His eyes bored into mine. “I guess we’ll see.”

“I can’t be part of that,” I said.

“I didn’t say anything.”

“You didn’t have to. It won’t be enough to get Jane back. You’re going to want revenge.”

“Justice,” he corrected me.

“You can’t kill four people.”

“They were planning to kill me and Jane. And rip me off for everything I had. You think I should just send them to bed without a story?”

I gave my head a short, adamant shake. Even considering this pair had murdered the teachers, I wasn’t about to take on the job of being their judge, jury, and executioner. Maybe, once this was over, there’d be a way to point the cops in their direction. An anonymous call, something.

“I can’t be part of anything like that,” I said. “If you want to hunt these people down later and put bullets in their heads, that’s your business, but it’s not happening while I’m here.”

“I could just shoot you, too.”

Maybe I was naive. Maybe I was a total fool. But I didn’t believe he would do that to me.

“Right now, you need me. Unless you think you can handle these two, and the other two who are on their way, and can get out of here alive with Jane. But if you’re just going to lay waste to the lot of them, I’m out. I’m walking. And I wish you the best.”

He ground his teeth together. “I can’t predict how things will go down.”

“But you can tell me what your intentions are.”

He shot me a look. “You really do talk like a fucking English teacher.”

“I have to know, Vince.”

“Jesus, what the hell am I supposed to do? Let them walk? What kind of message does that send?”

“What have you got left? Your guys, they’re either dead or on the run. Your business is fucked. On top of that, you’re sick. I can see it. Any fool can see it. What’s the point in upping the body count at this point?”

I could tell from his expression he didn’t like being spoken to this way, but I wasn’t done. “What about Jane? You kill everyone involved in this, you’ll never see her again. You’ll get caught. Connecticut may not have the death penalty anymore, but you’ll die in jail. You’ll spend the rest of your life there.”

“Not all that much of it left.”

“Still, how’s that help Jane? And what’ll it do to her, to know she’s the reason you executed four people? How do you expect her to live with that? What if these assholes have got family, people loyal to them, and they go after Jane to settle the score when they can’t get to you in prison?”

He shook his head slowly. “You’re saying I should let them go.”

“For now. You hang on to all the money and drugs and shit you got out of those attics, and you save Jane. Let them make a run for it.”

Vince said nothing.

“I need to know,” I said. “I need you to tell me this isn’t going to turn into Falluja, or I’m heading up those stairs.” I took a breath. “Five seconds.”

“What?”

“Four.”

“Since when do you have a big enough dick to tell me what—?”

“Three.”

“Fine!” he whispered. “I’ll do it your way. At least I’ll try. I can’t make promises, but I’ll try. A lot of it depends on them.” He lowered his voice even further. “And the only reason I’m not shooting you is because of Jane. For some stupid reason she likes you.”

I nodded.
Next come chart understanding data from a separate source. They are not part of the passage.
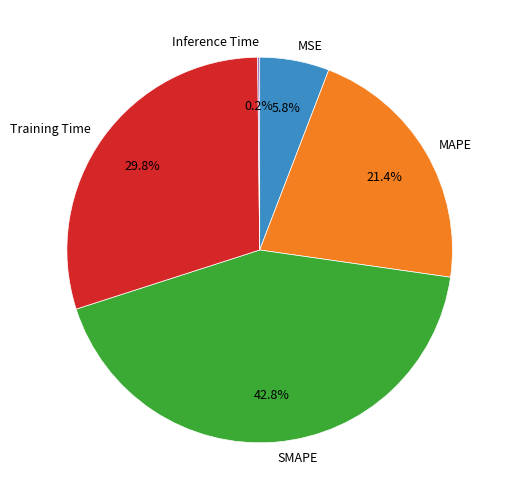

What is the largest slice in the pie chart?

SMAPE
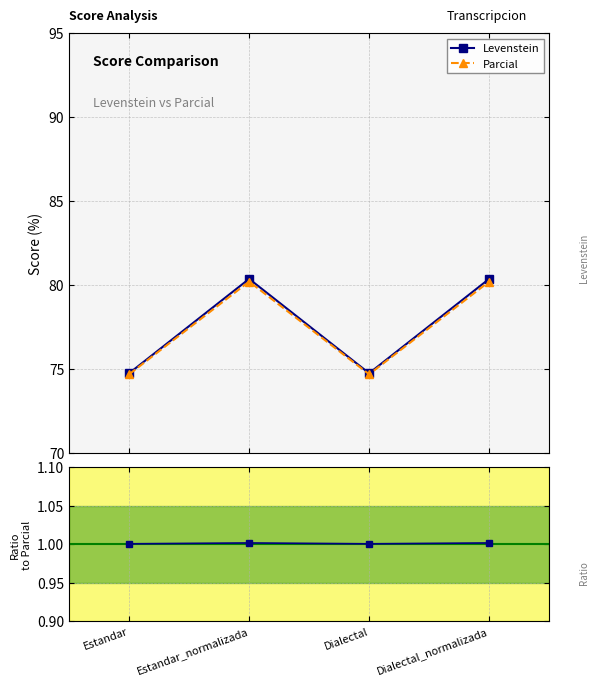

Which series has the largest range (max minus min)?

Levenstein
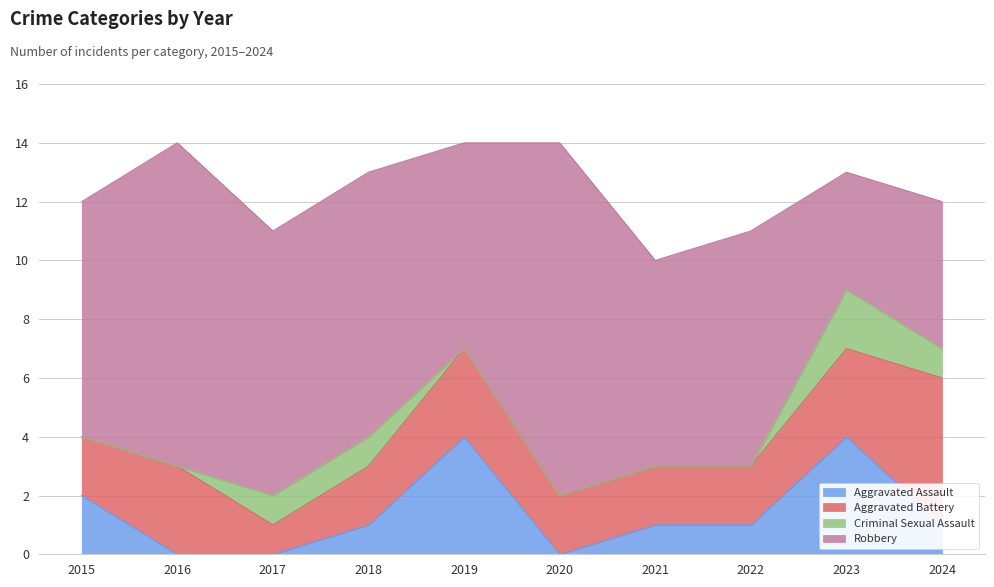

True or false: Aggravated Battery has more than 2 points higher than both neighbors.

False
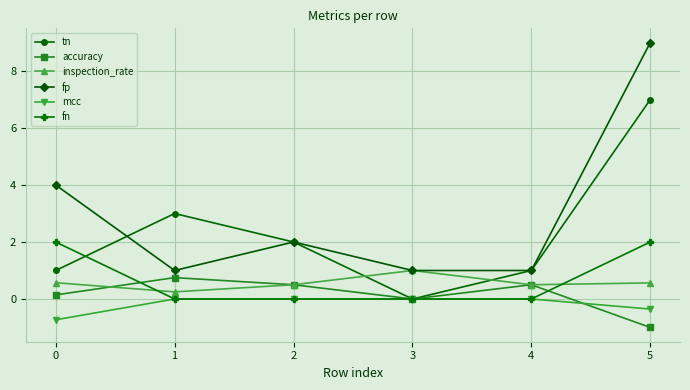

What is the value of the inspection_rate point at the 3rd from the left?

0.5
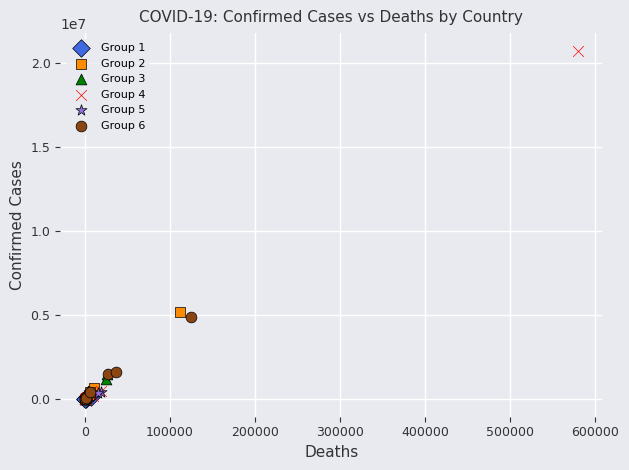

Which series has the widest spread of Y values?

Group 4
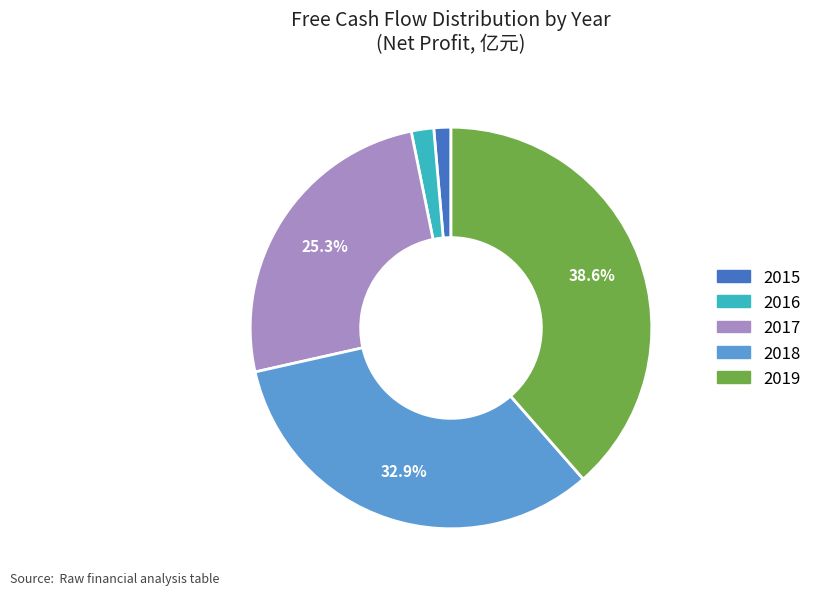

How many segments does this pie chart have?

5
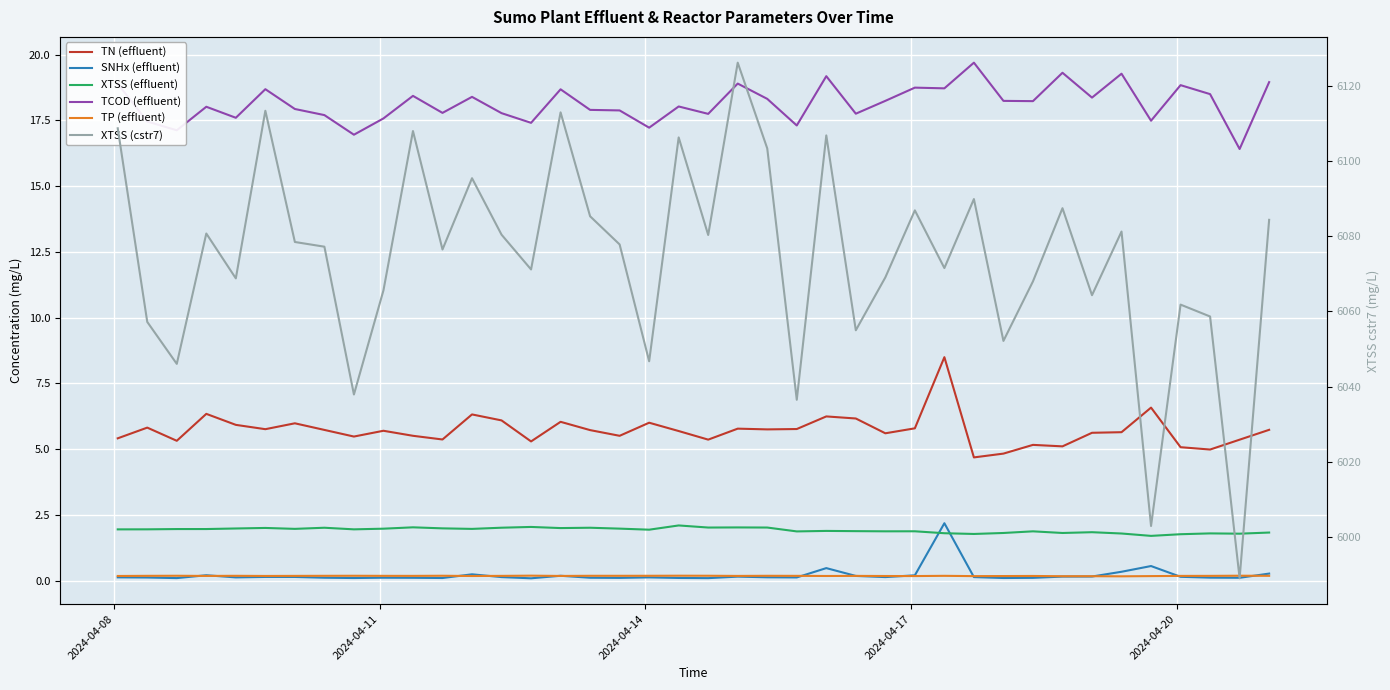

How many distinct data groups are displayed?

6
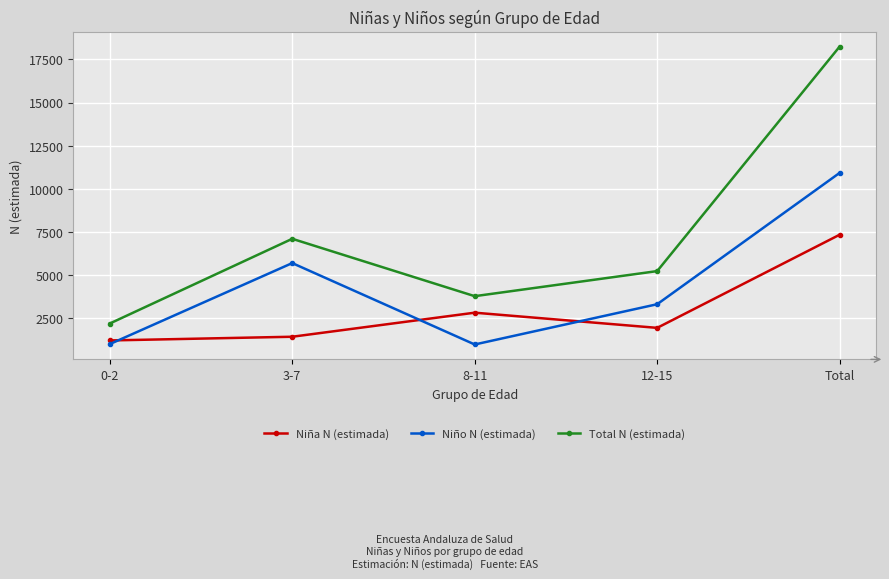

At 3-7, list the series in order from largest to smallest.

Total N (estimada), Niño N (estimada), Niña N (estimada)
I hoped he wasn’t lying, that he would do as I’d asked. But damned if he didn’t look like a kid who’d just found out he wasn’t getting a pony after all.

Sixty-seven

Terry

Vince told me to keep an eye on Wyatt and Reggie, still spread out on the floor, while he went into the room where Jane had been held. I watched him gather together several lengths of rope. He came back into the rec room and told Reggie to cross her wrists behind her.

“No,” she said.

“Look at me,” Vince said. She twisted her head around, saw a gun pointed to her head.

Wyatt said to Vince, “Come on, man. We’re cooperating. We’ve done everything you’ve asked.”